This week’s devotional is from John 11. It is the story of Jesus raising Lazarus from the dead. Before Jesus raised Lazarus from the dead, we read something very interesting that Jesus did in verses 3-6. Jesus was told that Lazarus was very sick. You would think that as soon as He heard this He would go to him immediately but instead, we read that Jesus remained where He was for two more days! Somehow Jesus lived with an ability to resist the tyranny of the urgent. It seemed urgent but Jesus knew it would be better if He waited two more days before He went. Then when He went He raised Lazarus from the dead! I wonder sometimes if we get so wrapped up doing things that we actually miss what God is doing. Timing is everything with God. We need to learn to move when He is moving. If we can learn to listen to the promptings of the Holy Spirit rather than the demands of our schedules we will be better at distinguishing the difference between the urgent and the important. Jesus eventually went, but it was in God’s time. When we go in God’s time, things happen. How many of us would have dropped everything we were doing and rushed to our friend’s aid, without first checking with God?
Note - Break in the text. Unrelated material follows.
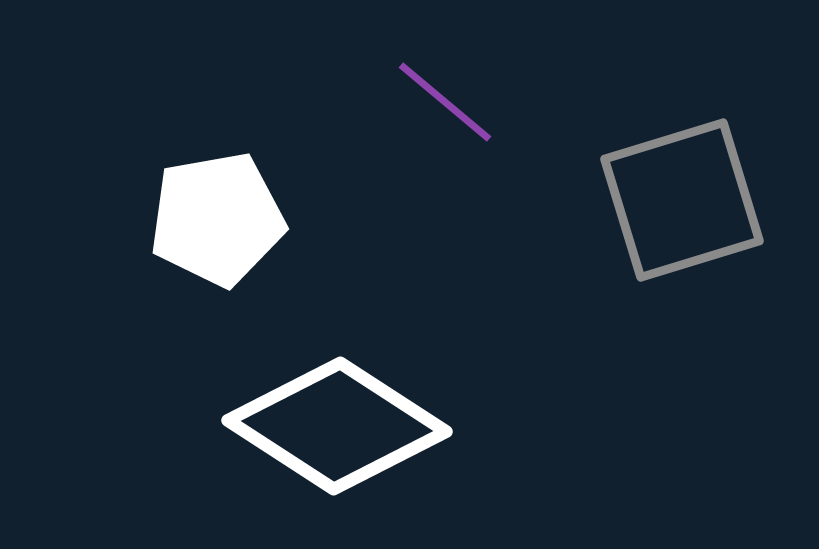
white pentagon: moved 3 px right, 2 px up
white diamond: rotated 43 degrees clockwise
The need itself is not the call. The call must come from God who knows our limitations and knows what is important. We need to check in with Him. Maybe this interruption is from God, maybe it is not. Maybe you should go, maybe you shouldn’t. Jesus knew that URGENCIES ARE NOT ALWAYS PRIORITIES. Many distractions, even if they are urgent are not always a priority. Jesus knew when to say NO. Others may not understand, but we are not seeking to please men, but the Father in heaven. What are some things that you are doing now that are helping you resist the tyranny of the urgent?
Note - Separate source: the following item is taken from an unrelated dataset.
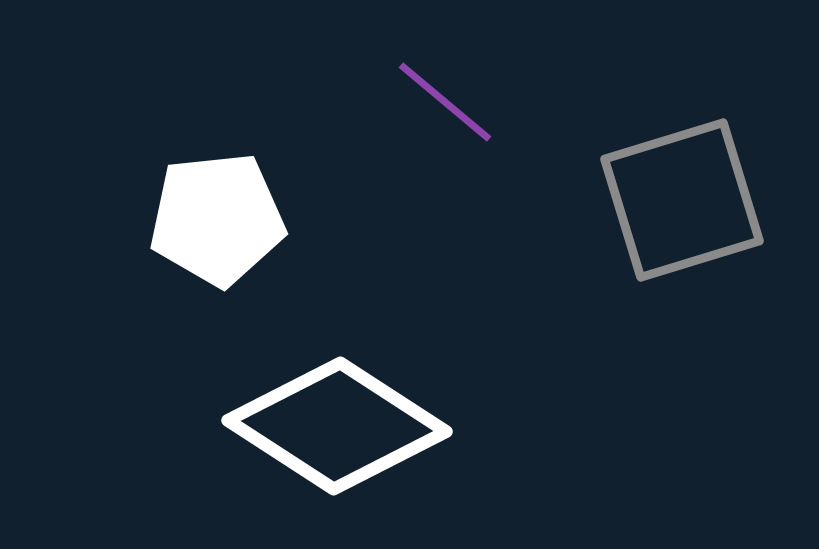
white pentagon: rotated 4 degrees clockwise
The week’s devotional is found in the Gospel of John 8:3-11. It is the story of the woman who was caught in adultery and brought before Jesus to be judged. Can you imagine this scene? Here is Jesus right in the middle of His sermon and then there is a commotion and the next thing He knows there is this woman standing before Him. Everyone is looking at Him and wondering what He was going to do! Then we read that Jesus bent down and began writing in the sand. Many scholars and Bible teachers have proposed that what Jesus was writing in the sand, was a list of all the sins her accusers were guilty of. So when He said, “He who is without sin cast the first stone,” they were convicted and left her alone. I believe what happened here is that Jesus was caught off guard. Rather than making a quick judgement He stalled for time by doodling in the sand. I believe He was fervently praying, “Oh, Father, what should I do here?” Then the Holy Spirit gave Him that profound answer, “He who is without sin cast the first stone.” This story teaches us so much, especially about God’s grace ruling over His judgement. You can be sure that this lady left deeply touched by God’s love and mercy. But what I also love about this story is the idea of waiting on the Holy Spirit when we are in difficult situations. Instead of being quick to give our opinions or doing things our way, why not take a little time and ‘doodle in the sand!”
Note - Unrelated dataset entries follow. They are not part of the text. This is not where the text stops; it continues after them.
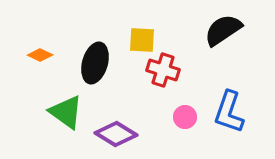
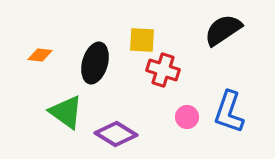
orange diamond: rotated 20 degrees counterclockwise
pink circle: moved 2 px right
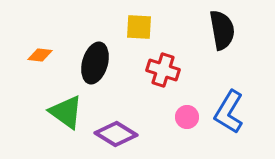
black semicircle: moved 1 px left; rotated 114 degrees clockwise
yellow square: moved 3 px left, 13 px up
blue L-shape: rotated 12 degrees clockwise
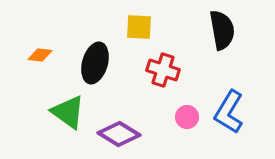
green triangle: moved 2 px right
purple diamond: moved 3 px right
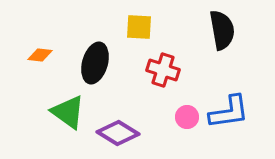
blue L-shape: rotated 129 degrees counterclockwise
purple diamond: moved 1 px left, 1 px up
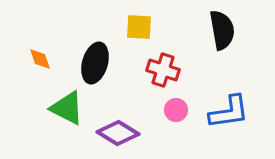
orange diamond: moved 4 px down; rotated 65 degrees clockwise
green triangle: moved 1 px left, 4 px up; rotated 9 degrees counterclockwise
pink circle: moved 11 px left, 7 px up
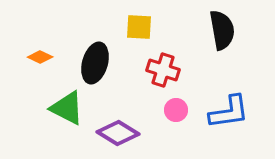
orange diamond: moved 2 px up; rotated 45 degrees counterclockwise
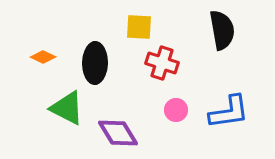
orange diamond: moved 3 px right
black ellipse: rotated 15 degrees counterclockwise
red cross: moved 1 px left, 7 px up
purple diamond: rotated 27 degrees clockwise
This week’s devotional is from John 5:39-40, Jesus said, “You search the Scriptures, for in them you THINK you have eternal life, and these are they which testify of Me. But you are not willing to come to Me that you may have life.” He spoke these words to people who were very religious. These were people who read the Scriptures and studied them. Yet Jesus is saying that they were missing the entire purpose of the Scriptures. They thought they were saved or righteous because they knew the Scriptures and even sought to obey what they said. The Scriptures were given to us not to make us righteous but to lead us to Jesus. If we stop with just reading the Bible, if we make the knowledge of the Bible our goal we miss it completely. That is nothing but a religion. The Scriptures are important, not to give us a set of rules and regulations, but to lead us to a saving knowledge of Jesus Christ. They help us to recognize the voice of God and guide in our relationship with Him. Let the Scriptures do their work, when you read, stop for few minutes and talk to God about what you are reading. Then listen for His voice to speak to you. Jesus said you won’t find eternal life in the Scriptures but if you let them lead you to Him, He will give you eternal life.
This week’s reading is from the Gospel of John chapter 3:1-8. Nicodemus, who was a very religious and holy person, came to talk to Jesus. In that conversation, Jesus said to him, “Unless you are born again you will NOT get to heaven.” That shocked Nicodemus as it still shocks people today. If Nicodemus was not good enough to earn his way to heaven then who is? The Pharisees were very very good people. They strived to keep the Law of Moses. They prayed three times a day. They tithed from everything they earned. On a scale of 1 to 10 for righteous living, they scored a 10! But yet Jesus said that unless Nicodemus was born again, he was going to spend eternity in Hell! Make no mistake about this statement. It is a non-negotiable statement. It is an all-inclusive statement. This applies to everyone. Jesus was saying that no one is good enough to earn their way into heaven. The only way into heaven is through a new birth experience. Jesus explained what this meant in the later verses when He said in order to be born again a person has to believe in the Son of God as their Savior. He called this being “born of the spirit.” Are you sure of where you are going to spend eternity? Have you been born again?